Whatever ends up on paper, Eklund is convinced that the process of developing the statewide plan is changing views about instream flow rights in Colorado.

“There is a mindset shift that is going on among irrigators, among conservationists and among state bureaucrats,” he said. “We’re all kind of used to thinking about these products as being uniquely situated for one particular use.

“And if you’re a farmer and a rancher, then you hate the instream flow program, and if you’re a conservationist then maybe you’re not a big fan of the water court process or the prior appropriation system, and right down the line everybody has entrenched themselves in a couple of different philosophies,” Eklund said. “But now we’ve got this paradigm shift in the way that people think about these tools.”

As part of the Little Cimarron deal, the CWCB and the Colorado Water Trust are in water court seeking to add an instream flow right to the existing irrigation right on 5.8 cubic feet per second of water, normally diverted into the McKinley Ditch.

The water right for irrigation would be used in the first half of the growing season, as appropriate, and then the water right for instream flow purposes would be used to connect two other still-wet sections of the Little River Cimarron, which runs into the Cimarron River and then the Gunnison River east of Montrose.

But are the circumstances on the Little Cimarron River deal, with its multiple willing conservation partners, too rare for it to ripple across the state?

Amy Beatie, the director of the Colorado Water Trust, which orchestrated the split-season deal, certainly gives credit to the conservation partners that came together to make the deal happen, including the Walton Family Foundation, which made it possible for the Water Trust to buy the water rights on the Little Cimarron for $500,000 from the Western Rivers Conservancy — and then grant an interest in those rights to the CWCB for $146,000.

“We were able to move through this transaction in partnership with a conservation organization that owns the underlying land,” Beatie said, referring to the Western Rivers Conservancy. “So it’s given us a chance to pilot this idea without playing with someone else’s water rights and incurring the risk of taking their water rights through water court.”

ARRANGEMENT FITS LAW

But Eklund doesn’t feel the Little Cimarron deal is a one-off thing, especially as the state’s “first in time, first in right” legal structure allows it.
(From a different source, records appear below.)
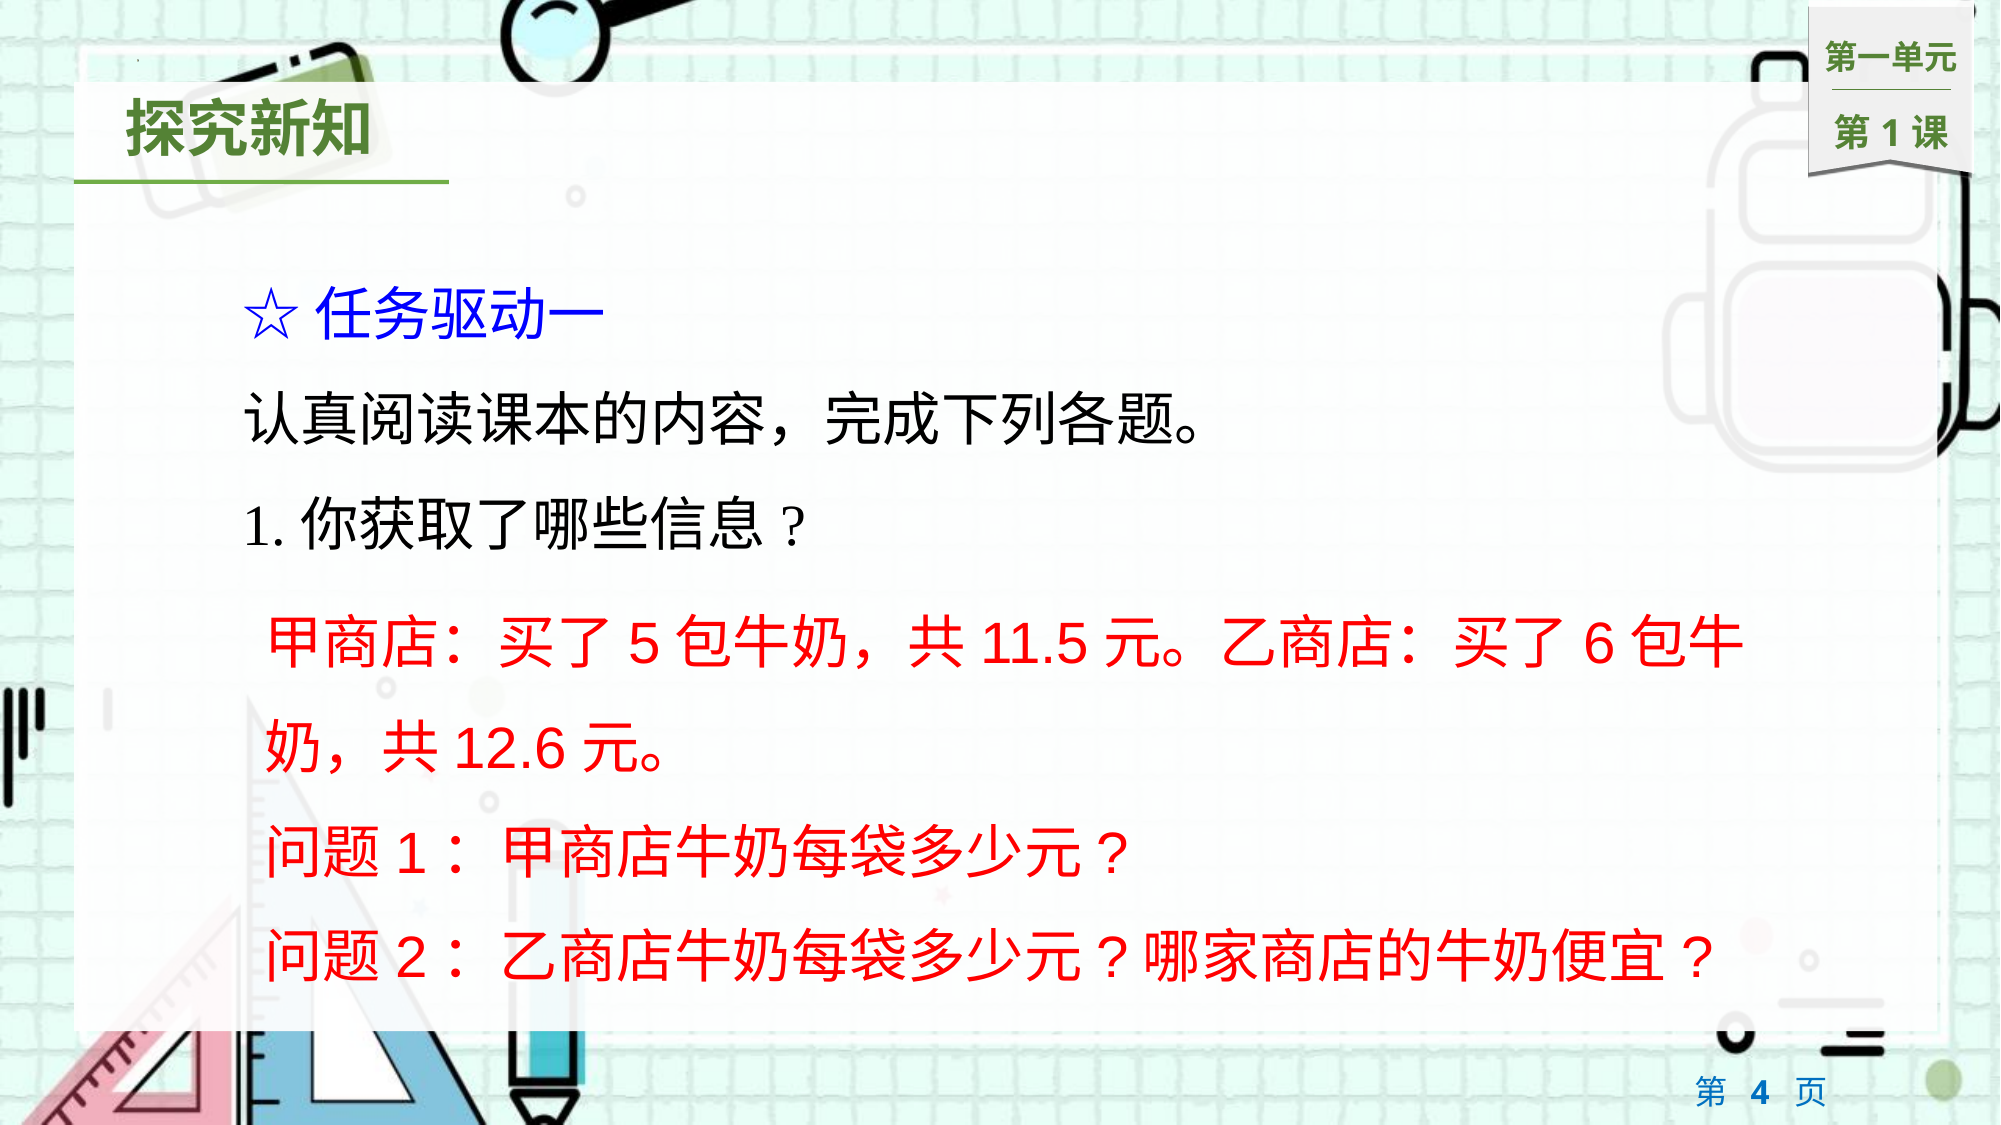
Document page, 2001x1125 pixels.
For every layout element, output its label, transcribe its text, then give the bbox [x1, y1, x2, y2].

list ☆任务驱动一 认真阅读课本的内容，完成下列各题。 1.你获取了哪些信息? [109, 234, 1891, 985]
picture [1938, 168, 1971, 176]
list 甲商店：买了5包牛奶，共11.5元。乙商店：买了6包牛奶，共12.6元。 问题1：甲商店牛奶每袋多少元? 问题2：乙商店牛奶每袋多少元?哪家商店的牛奶便宜? [249, 562, 1797, 668]
picture [0, 0, 2000, 1125]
“The split season right works within the law,” Eklund said. “It doesn’t run contrary to the doctrine of prior appropriation, it works within the doctrine, and arguably strengthens the doctrine. If you look at it that way, and you’re a rancher, perhaps you go, ‘Hey, that’s maybe something I would entertain doing.’”
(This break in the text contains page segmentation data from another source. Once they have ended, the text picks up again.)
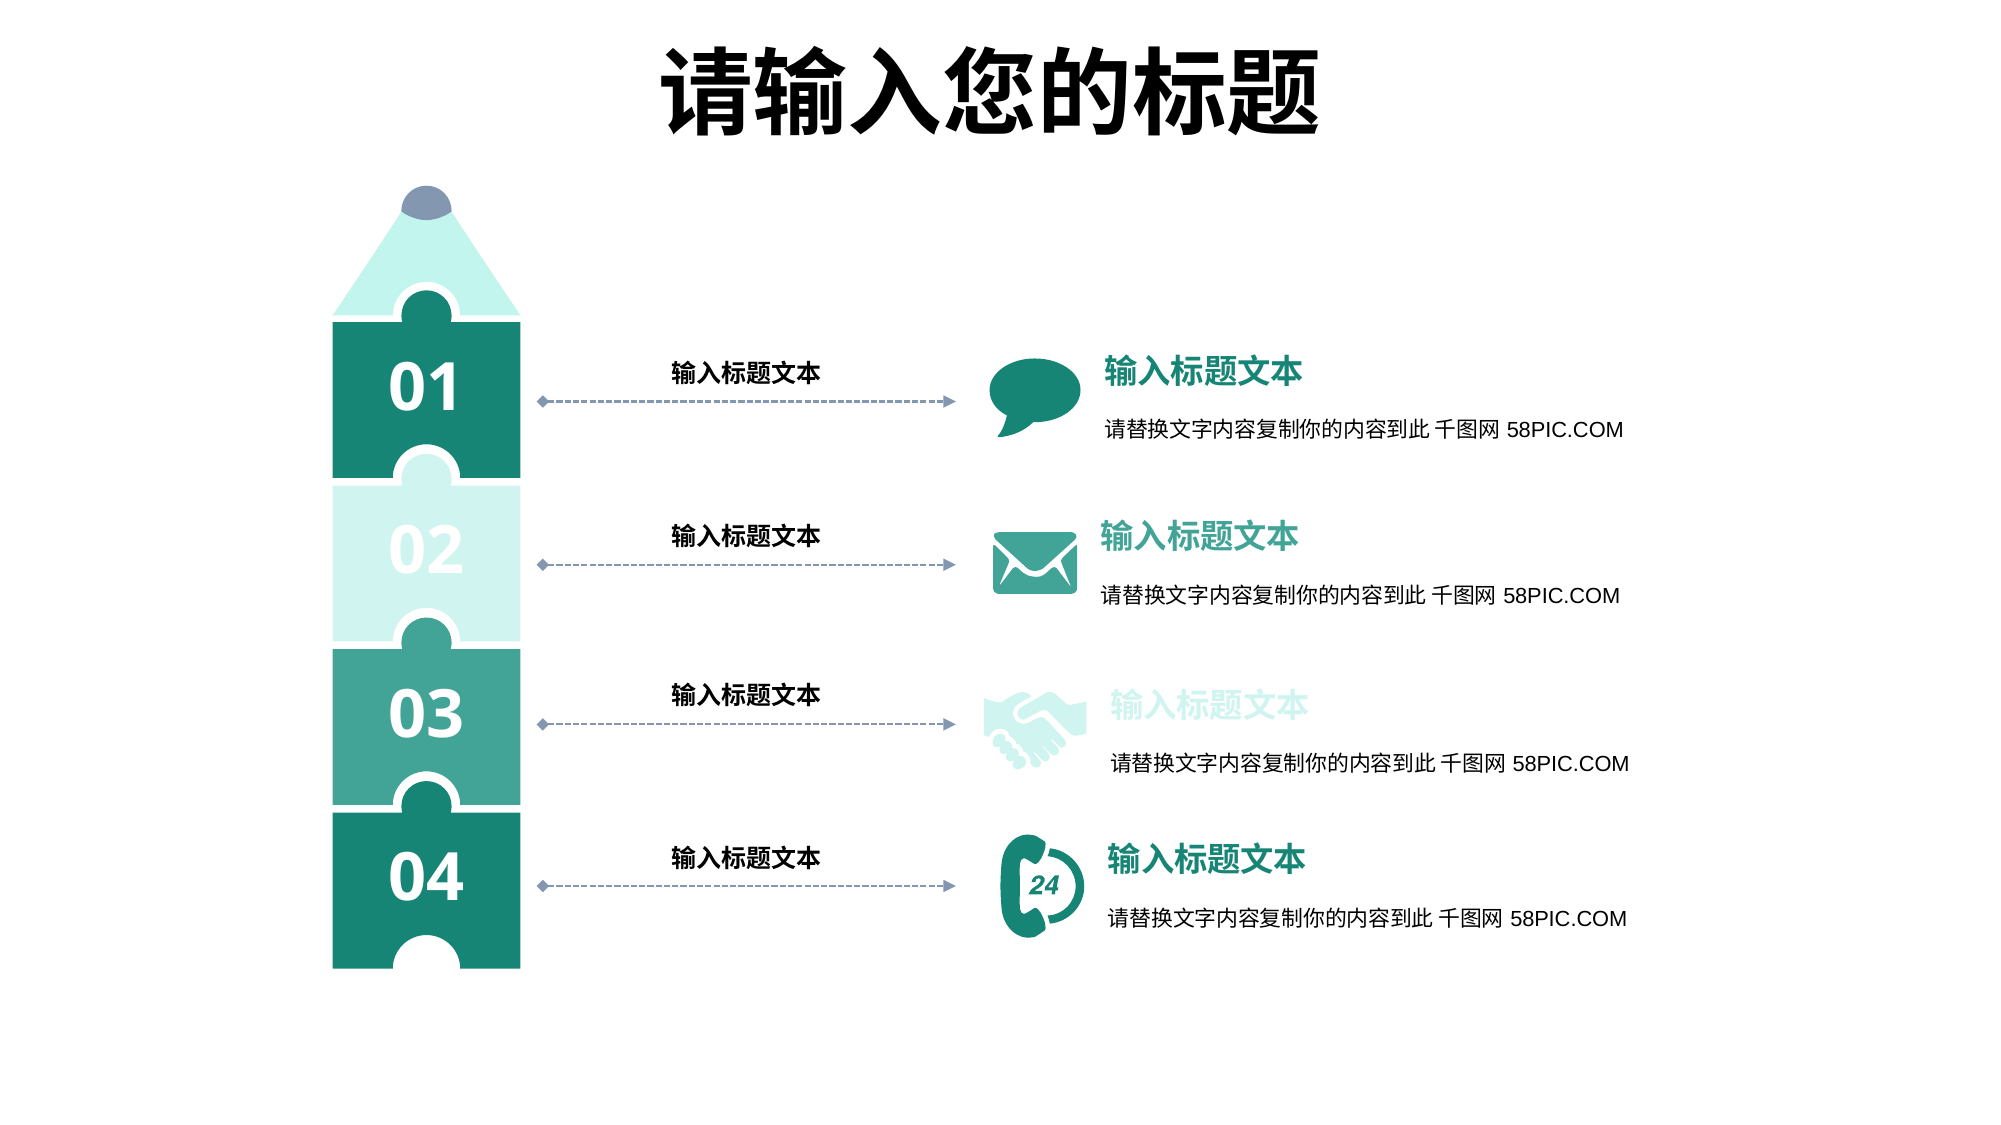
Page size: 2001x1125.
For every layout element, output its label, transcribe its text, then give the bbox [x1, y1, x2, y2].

text_box 04 [332, 781, 521, 969]
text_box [542, 664, 1816, 788]
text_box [542, 826, 1814, 942]
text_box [332, 185, 521, 316]
text_box 03 [332, 617, 521, 805]
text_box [542, 341, 1810, 454]
text_box 02 [332, 453, 521, 642]
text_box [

Eklund said innovative use of water rights for environmental reasons is going to become more common.

“Even traditional water supply projects have to have multi-beneficial purposes to be successful,” Eklund said. “To build new storage or enlarge existing storage, the trend is for more multi-beneficial projects, and the environment is one of those benefits. The environment has a much-deserved seat at the table now.”

The CWCB board approved the purchase of the Little Cimarron water rights at its September 2014 board meeting.
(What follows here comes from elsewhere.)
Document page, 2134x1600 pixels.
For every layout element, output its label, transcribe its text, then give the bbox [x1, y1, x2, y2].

And at the meeting, the deal got a blessing from board member Patti Wells, who as the general counsel for Denver Water is not shy about criticizing proposals she disagrees with.

“I can tell that this has been a tremendous amount of work because it is novel,” Wells said. “And it seems to that it’s the sort of thing we need to explore so that we can figure out if agriculture did something just a little differently, but not harmful, could there be a benefit for some other use?

“Being able to move water around to where it’s needed, when it’s needed by changing things just a little, I think, is hopefully the wave of the future,” Wells said.